# Sampling

#### jaben

##### New Member
Hi, I was looking at your examples for determining the minimum sample size required to estimate a population. Ok with Z^2, you put 1.96, and that is a 95% confidence level. Why is it 1.96? Secondly, on the ((p*q), you have put the .51*.49 and I understand that, but what if you didn't know how many voted for the particular candidate in the last election? What would you put for p*q? Thanks
*Sorry I posted this on the examples page by accident.

#### JohnM

##### TS Contributor
95% of the area under the normal curve is within z=-1.96 and z=1.96.

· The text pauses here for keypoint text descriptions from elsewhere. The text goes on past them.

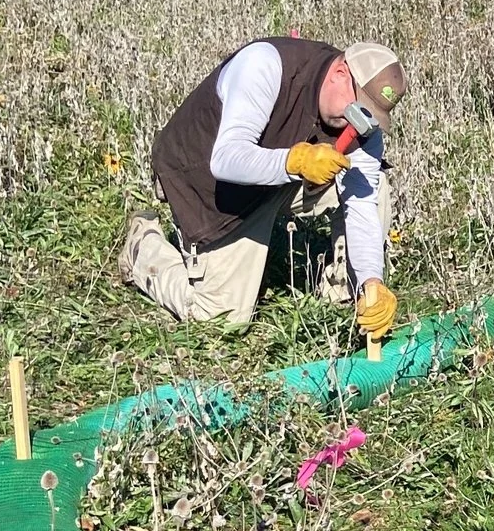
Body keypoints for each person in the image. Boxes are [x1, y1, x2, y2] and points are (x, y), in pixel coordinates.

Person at [120, 36, 407, 337]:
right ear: (339, 75)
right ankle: (143, 248)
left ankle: (344, 296)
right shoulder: (265, 65)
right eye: (359, 111)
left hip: (280, 178)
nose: (359, 125)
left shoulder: (363, 126)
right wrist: (294, 163)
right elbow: (226, 159)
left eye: (371, 119)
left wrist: (371, 281)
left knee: (371, 187)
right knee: (221, 322)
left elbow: (361, 205)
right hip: (206, 183)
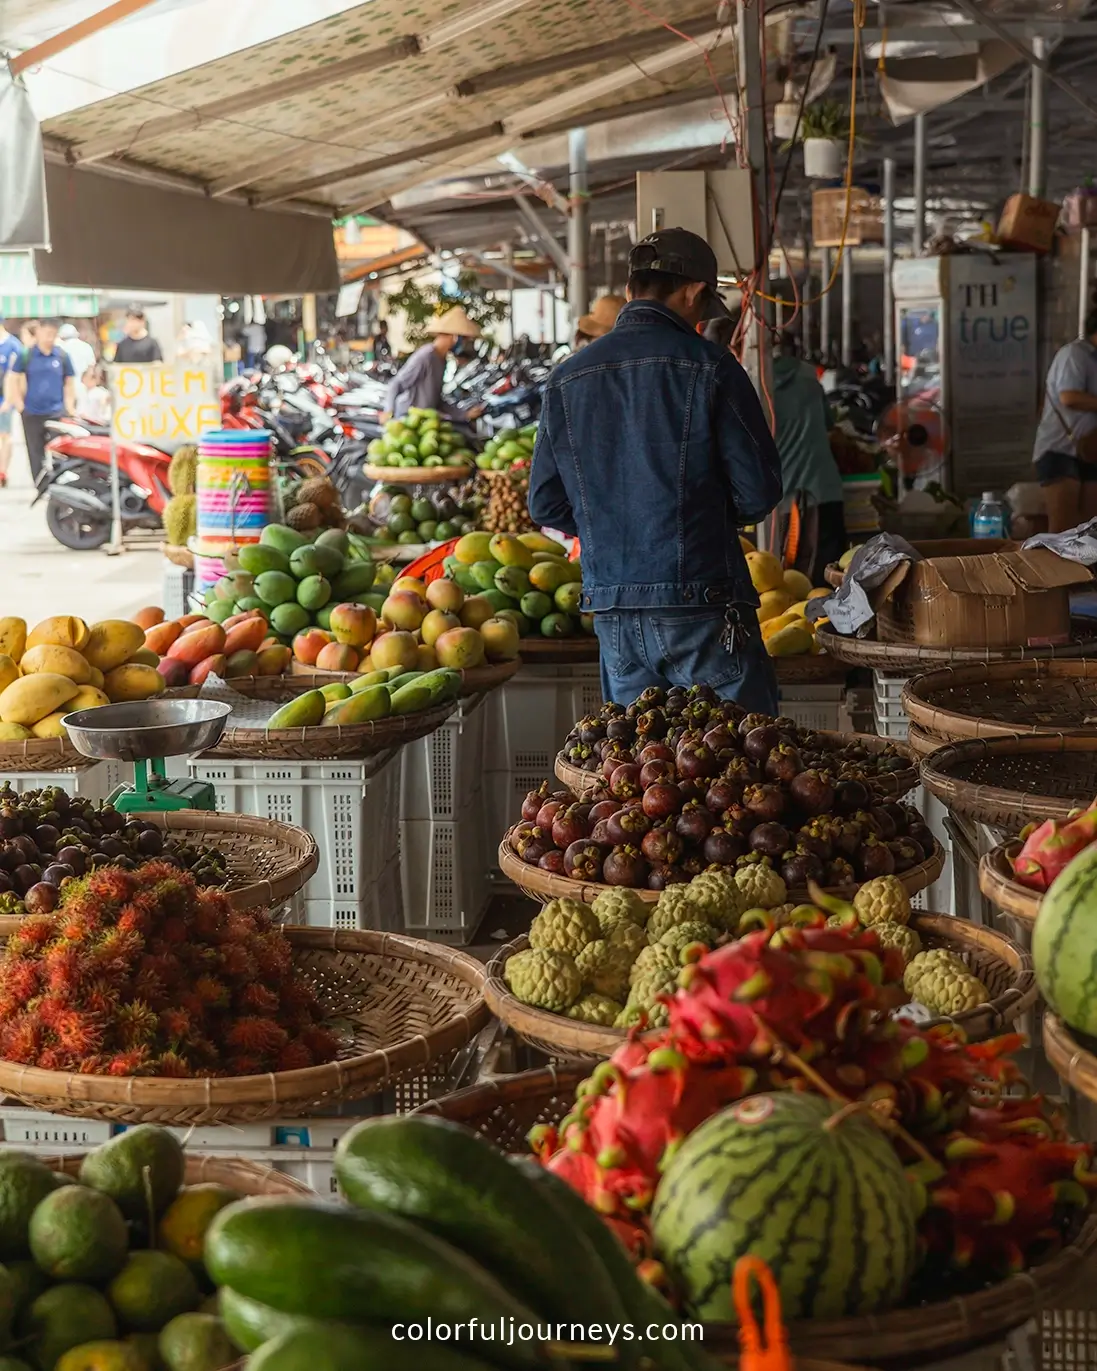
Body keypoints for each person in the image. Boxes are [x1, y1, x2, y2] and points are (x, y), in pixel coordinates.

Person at [528, 227, 783, 711]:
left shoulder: (565, 380)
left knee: (639, 771)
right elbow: (758, 493)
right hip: (704, 609)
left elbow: (545, 503)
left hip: (613, 614)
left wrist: (611, 522)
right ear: (693, 292)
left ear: (629, 290)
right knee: (741, 770)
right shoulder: (711, 366)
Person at [765, 332, 846, 584]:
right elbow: (829, 423)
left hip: (783, 500)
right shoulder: (809, 375)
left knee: (790, 578)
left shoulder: (754, 383)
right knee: (833, 577)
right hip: (824, 488)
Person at [1033, 310, 1097, 532]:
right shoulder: (1076, 354)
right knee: (1063, 530)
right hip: (1060, 449)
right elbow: (1069, 397)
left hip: (1089, 450)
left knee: (1090, 530)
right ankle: (1056, 568)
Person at [3, 318, 75, 483]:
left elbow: (69, 382)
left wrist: (69, 406)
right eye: (47, 333)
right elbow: (13, 378)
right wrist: (19, 404)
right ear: (39, 332)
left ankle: (59, 482)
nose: (50, 337)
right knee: (35, 451)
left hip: (57, 411)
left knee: (59, 449)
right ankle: (40, 483)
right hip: (32, 411)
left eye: (53, 333)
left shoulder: (62, 355)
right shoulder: (26, 354)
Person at [384, 306, 484, 420]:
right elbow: (397, 383)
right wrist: (388, 411)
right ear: (455, 337)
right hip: (408, 418)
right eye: (464, 339)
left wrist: (464, 414)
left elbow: (436, 400)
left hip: (426, 420)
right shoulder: (425, 356)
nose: (464, 344)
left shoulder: (441, 360)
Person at [0, 318, 21, 490]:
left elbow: (15, 376)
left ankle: (3, 470)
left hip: (4, 399)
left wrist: (10, 399)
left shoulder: (12, 345)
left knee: (5, 436)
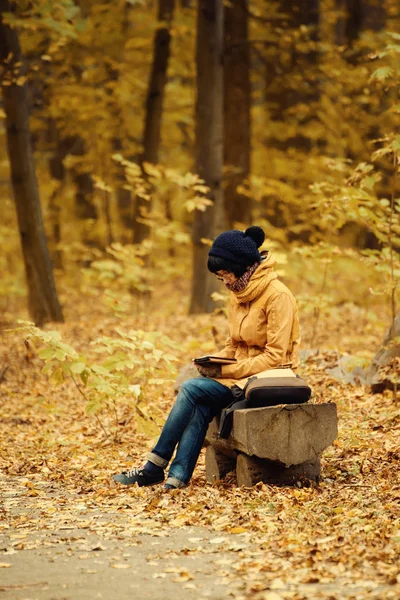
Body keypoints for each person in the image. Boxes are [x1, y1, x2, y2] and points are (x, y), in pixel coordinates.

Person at [113, 226, 300, 489]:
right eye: (218, 276)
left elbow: (276, 357)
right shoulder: (239, 294)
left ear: (242, 266)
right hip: (240, 379)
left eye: (225, 273)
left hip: (268, 381)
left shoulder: (277, 296)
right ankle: (176, 480)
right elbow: (233, 345)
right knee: (199, 403)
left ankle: (153, 467)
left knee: (190, 389)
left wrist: (226, 372)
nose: (223, 281)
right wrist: (214, 362)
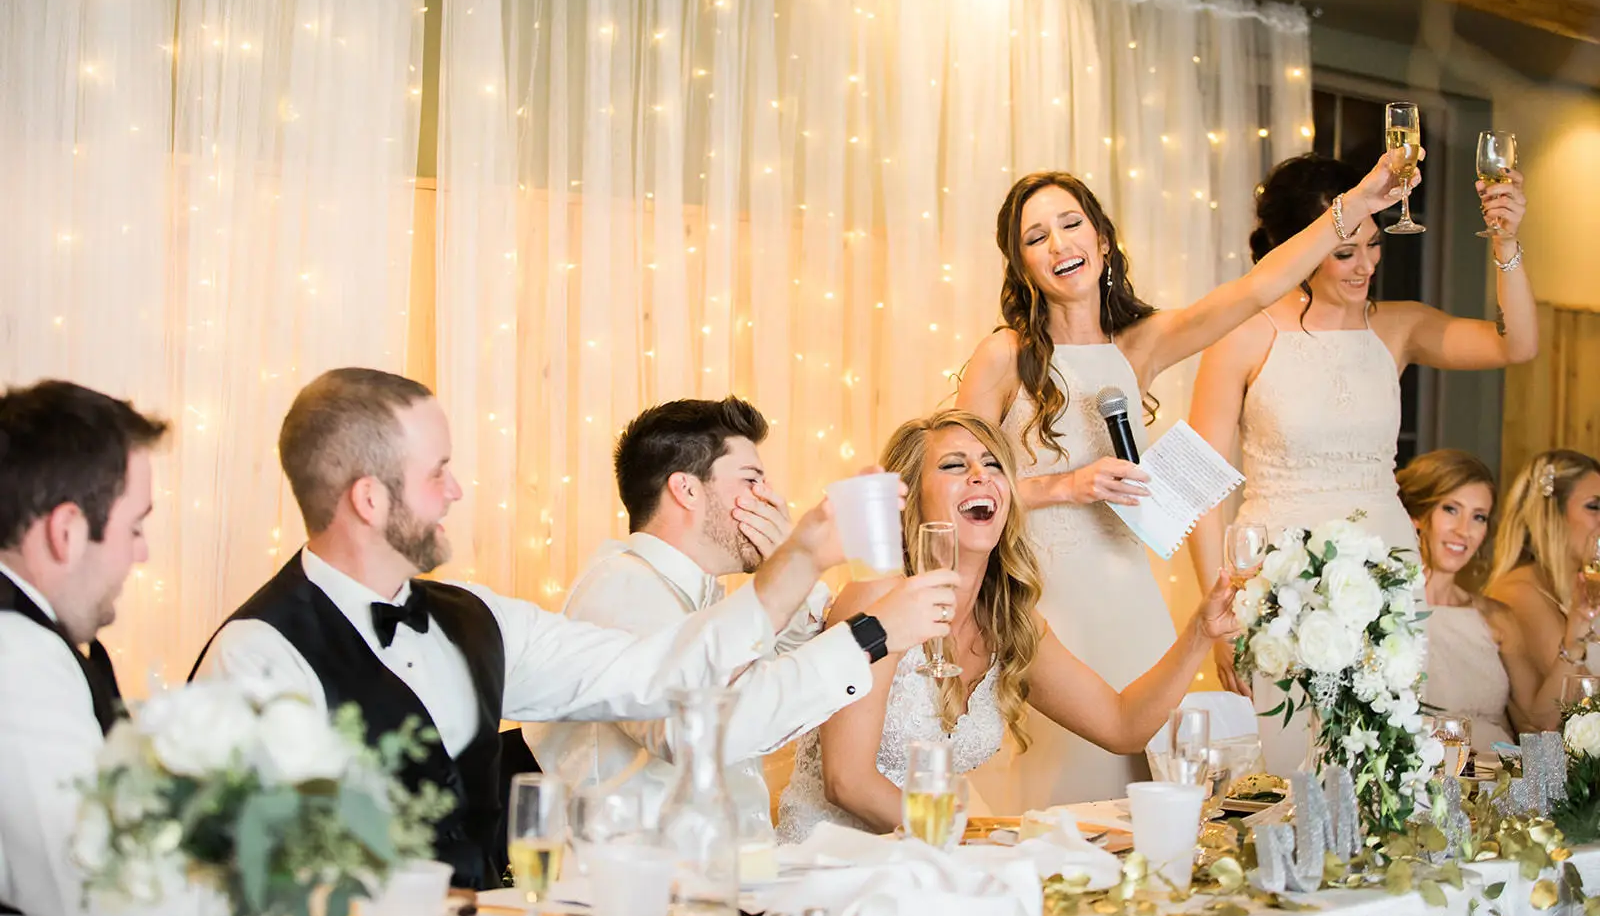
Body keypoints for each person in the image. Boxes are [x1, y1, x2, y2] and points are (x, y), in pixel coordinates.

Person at [192, 369, 953, 888]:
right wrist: (845, 610)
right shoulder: (256, 655)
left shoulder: (475, 618)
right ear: (367, 498)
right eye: (438, 473)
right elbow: (241, 880)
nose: (458, 490)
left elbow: (659, 676)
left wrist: (796, 567)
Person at [956, 149, 1418, 806]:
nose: (1058, 244)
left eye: (1070, 224)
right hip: (1048, 605)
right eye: (1037, 236)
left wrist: (1359, 205)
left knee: (1154, 796)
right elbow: (946, 484)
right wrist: (1065, 485)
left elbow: (1255, 290)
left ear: (1102, 238)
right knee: (1074, 793)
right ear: (1022, 262)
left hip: (1135, 604)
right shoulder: (1006, 355)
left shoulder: (1136, 347)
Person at [1189, 155, 1536, 765]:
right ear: (1300, 247)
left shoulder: (1396, 328)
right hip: (1279, 580)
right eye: (1346, 252)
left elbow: (1518, 344)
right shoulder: (1242, 337)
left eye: (1374, 246)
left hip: (1385, 568)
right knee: (1287, 760)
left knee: (1377, 758)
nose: (1368, 264)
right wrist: (1219, 610)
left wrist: (1507, 244)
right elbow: (1201, 486)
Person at [774, 410, 1239, 842]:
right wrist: (971, 846)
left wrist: (1201, 632)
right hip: (833, 863)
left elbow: (1122, 727)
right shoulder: (876, 600)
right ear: (911, 497)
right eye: (954, 466)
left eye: (993, 464)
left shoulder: (1011, 624)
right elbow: (847, 782)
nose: (979, 475)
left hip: (932, 861)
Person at [525, 397, 953, 828]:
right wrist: (868, 634)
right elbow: (694, 732)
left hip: (727, 871)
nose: (769, 498)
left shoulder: (709, 597)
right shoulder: (623, 588)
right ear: (687, 490)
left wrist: (791, 566)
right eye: (752, 480)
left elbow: (805, 658)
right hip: (642, 878)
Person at [0, 380, 212, 916]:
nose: (140, 553)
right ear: (66, 531)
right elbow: (98, 904)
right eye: (135, 527)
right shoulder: (17, 657)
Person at [1396, 450, 1568, 750]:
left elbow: (1540, 724)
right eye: (1451, 509)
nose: (1464, 530)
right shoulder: (1383, 611)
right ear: (1419, 517)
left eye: (1479, 517)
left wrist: (1579, 630)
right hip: (1419, 784)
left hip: (1496, 784)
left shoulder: (1496, 617)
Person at [1485, 449, 1600, 732]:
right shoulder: (1518, 593)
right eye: (1594, 507)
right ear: (1551, 514)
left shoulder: (1583, 589)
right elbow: (1572, 710)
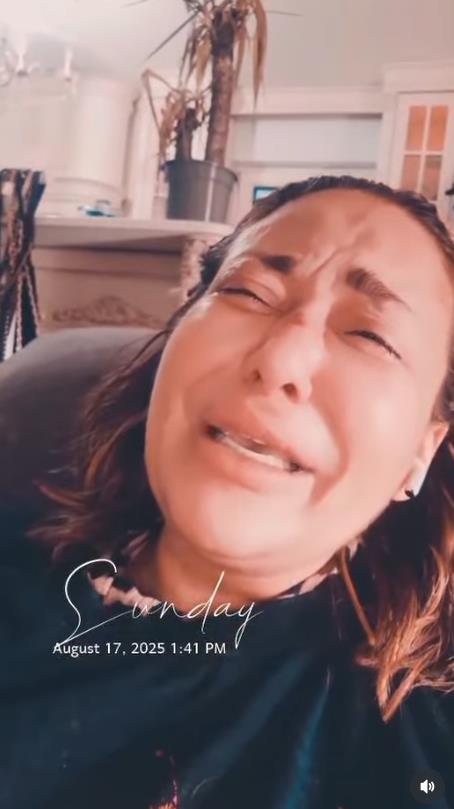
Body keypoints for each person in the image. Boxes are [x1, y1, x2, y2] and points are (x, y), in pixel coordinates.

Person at [1, 175, 454, 809]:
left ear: (421, 453)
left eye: (370, 336)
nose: (282, 360)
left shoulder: (421, 741)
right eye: (249, 292)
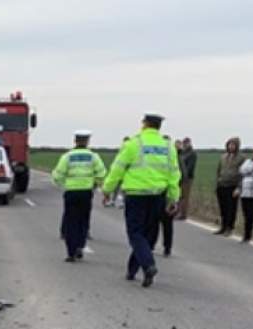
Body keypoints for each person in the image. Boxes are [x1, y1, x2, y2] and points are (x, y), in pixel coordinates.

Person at [101, 113, 181, 288]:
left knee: (136, 234)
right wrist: (173, 197)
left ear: (144, 124)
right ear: (159, 127)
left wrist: (107, 189)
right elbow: (174, 174)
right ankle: (132, 270)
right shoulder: (168, 146)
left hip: (136, 195)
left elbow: (117, 169)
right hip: (157, 195)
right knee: (148, 235)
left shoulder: (133, 144)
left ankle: (148, 265)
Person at [52, 129, 106, 262]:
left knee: (71, 222)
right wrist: (95, 183)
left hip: (71, 192)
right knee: (83, 221)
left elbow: (57, 175)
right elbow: (102, 173)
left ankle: (71, 252)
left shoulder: (67, 156)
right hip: (86, 192)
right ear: (87, 141)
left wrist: (63, 183)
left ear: (75, 141)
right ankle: (80, 247)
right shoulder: (93, 156)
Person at [214, 137, 243, 235]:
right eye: (229, 144)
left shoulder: (241, 158)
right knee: (223, 208)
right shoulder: (223, 157)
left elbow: (242, 174)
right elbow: (218, 170)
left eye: (233, 145)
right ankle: (223, 226)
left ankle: (230, 227)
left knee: (231, 208)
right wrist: (217, 182)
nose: (231, 147)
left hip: (232, 186)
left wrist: (239, 187)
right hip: (222, 184)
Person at [159, 136, 177, 256]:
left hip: (164, 193)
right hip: (164, 193)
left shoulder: (173, 158)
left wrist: (174, 198)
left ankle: (167, 246)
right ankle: (166, 247)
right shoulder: (171, 158)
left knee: (166, 223)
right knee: (164, 223)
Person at [177, 137, 197, 219]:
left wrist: (184, 175)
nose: (185, 144)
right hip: (180, 177)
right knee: (180, 196)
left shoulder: (192, 153)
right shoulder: (182, 153)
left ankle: (183, 214)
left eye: (187, 143)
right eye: (184, 143)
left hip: (187, 178)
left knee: (185, 196)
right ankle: (178, 212)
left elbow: (190, 167)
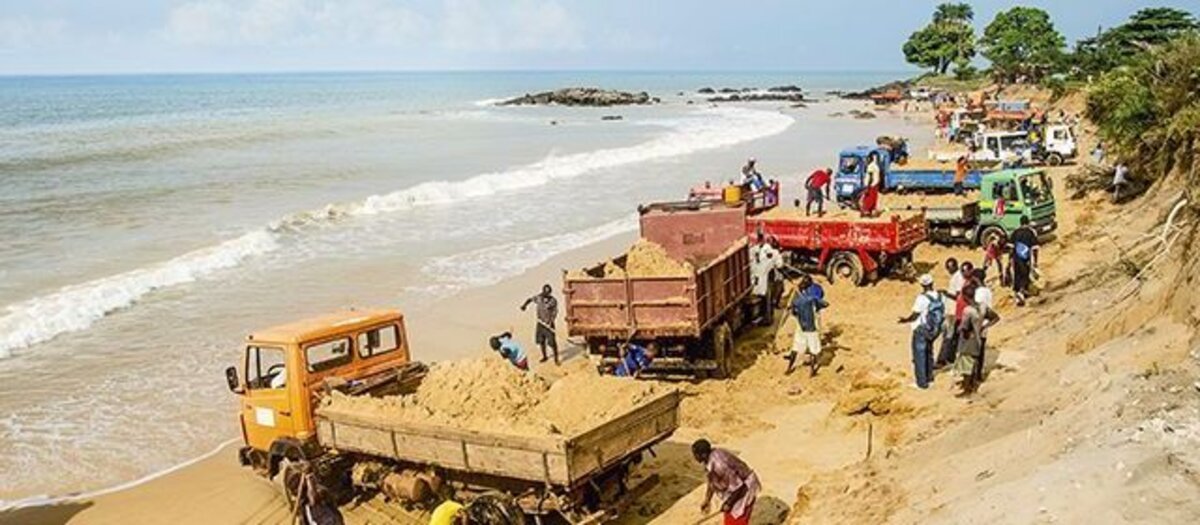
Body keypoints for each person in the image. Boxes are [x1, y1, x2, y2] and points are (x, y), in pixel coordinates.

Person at [693, 439, 760, 525]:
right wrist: (707, 500)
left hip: (745, 487)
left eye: (695, 454)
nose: (694, 457)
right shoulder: (709, 460)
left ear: (703, 454)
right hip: (735, 488)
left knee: (737, 520)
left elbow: (739, 486)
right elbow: (711, 482)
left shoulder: (720, 466)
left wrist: (728, 503)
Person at [897, 274, 943, 389]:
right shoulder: (939, 295)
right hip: (934, 329)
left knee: (919, 356)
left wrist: (905, 320)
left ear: (922, 285)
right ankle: (930, 377)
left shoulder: (922, 298)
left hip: (921, 329)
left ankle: (921, 383)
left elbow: (915, 315)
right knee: (929, 352)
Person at [953, 284, 1000, 396]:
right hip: (978, 338)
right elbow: (995, 317)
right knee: (974, 364)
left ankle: (968, 390)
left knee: (966, 366)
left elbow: (964, 327)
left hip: (968, 340)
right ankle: (972, 386)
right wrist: (984, 326)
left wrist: (960, 330)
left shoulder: (967, 310)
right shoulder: (982, 306)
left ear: (964, 296)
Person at [785, 275, 828, 377]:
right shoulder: (812, 299)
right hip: (811, 327)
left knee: (795, 348)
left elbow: (793, 312)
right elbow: (825, 304)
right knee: (813, 350)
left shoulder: (797, 300)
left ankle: (789, 368)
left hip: (801, 326)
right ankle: (812, 371)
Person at [520, 284, 559, 364]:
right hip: (540, 324)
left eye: (547, 292)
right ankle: (545, 356)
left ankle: (556, 359)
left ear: (550, 293)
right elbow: (530, 299)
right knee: (541, 341)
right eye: (544, 291)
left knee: (552, 343)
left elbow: (555, 312)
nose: (545, 293)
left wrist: (551, 321)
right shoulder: (539, 298)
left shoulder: (553, 301)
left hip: (549, 324)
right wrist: (524, 306)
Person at [750, 235, 783, 326]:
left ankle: (760, 317)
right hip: (766, 280)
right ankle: (767, 319)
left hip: (754, 280)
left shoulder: (753, 249)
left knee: (761, 298)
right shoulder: (774, 252)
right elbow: (780, 265)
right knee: (768, 299)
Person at [1009, 216, 1039, 306]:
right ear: (1028, 222)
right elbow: (1035, 249)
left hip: (1015, 258)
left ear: (1020, 223)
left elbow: (1011, 248)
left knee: (1017, 275)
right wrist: (1036, 261)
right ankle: (1021, 294)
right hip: (1025, 259)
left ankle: (1018, 293)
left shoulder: (1015, 232)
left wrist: (1009, 261)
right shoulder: (1030, 232)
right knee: (1024, 275)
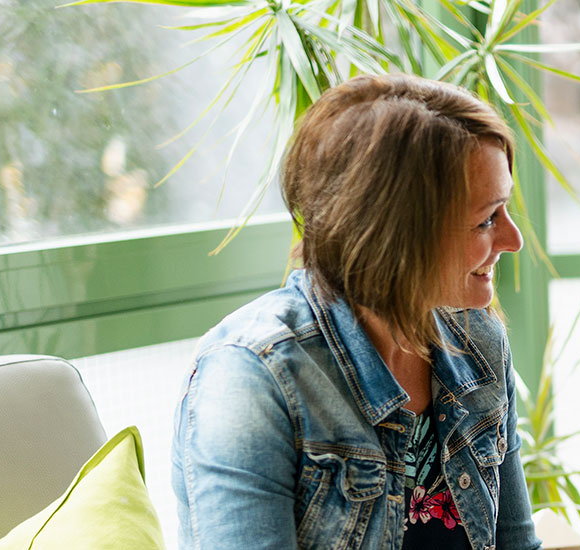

If you have absolutely no idea what p or q was, assume the worst case and let p=.50 and q=.50. This will give you the largest standard error of the proportion and will result in the largest sample size. It is a conservative approach.

#### jaben

##### New Member
Ok I am going to post the whole problem, then post my calculations. Can you tell me if this is correct?
Estimate the mean dollars that each cardholder will spend each month. It would like to be within plus or minus $10 of the true mean with a 98% confidence level. The standard deviation is thought to be$500. HOw many card holders should be sampled.
Ok I did this: n=((.50*.50)/.10^2)*.196^2
n=(.25/.01)*3.8416
n= 25*3.8416 =96.04
Thanks!

#### JohnM

##### TS Contributor
Look at the formula for estimating a mean - it's different than the one you used. You also need a value of z for the desired level of power.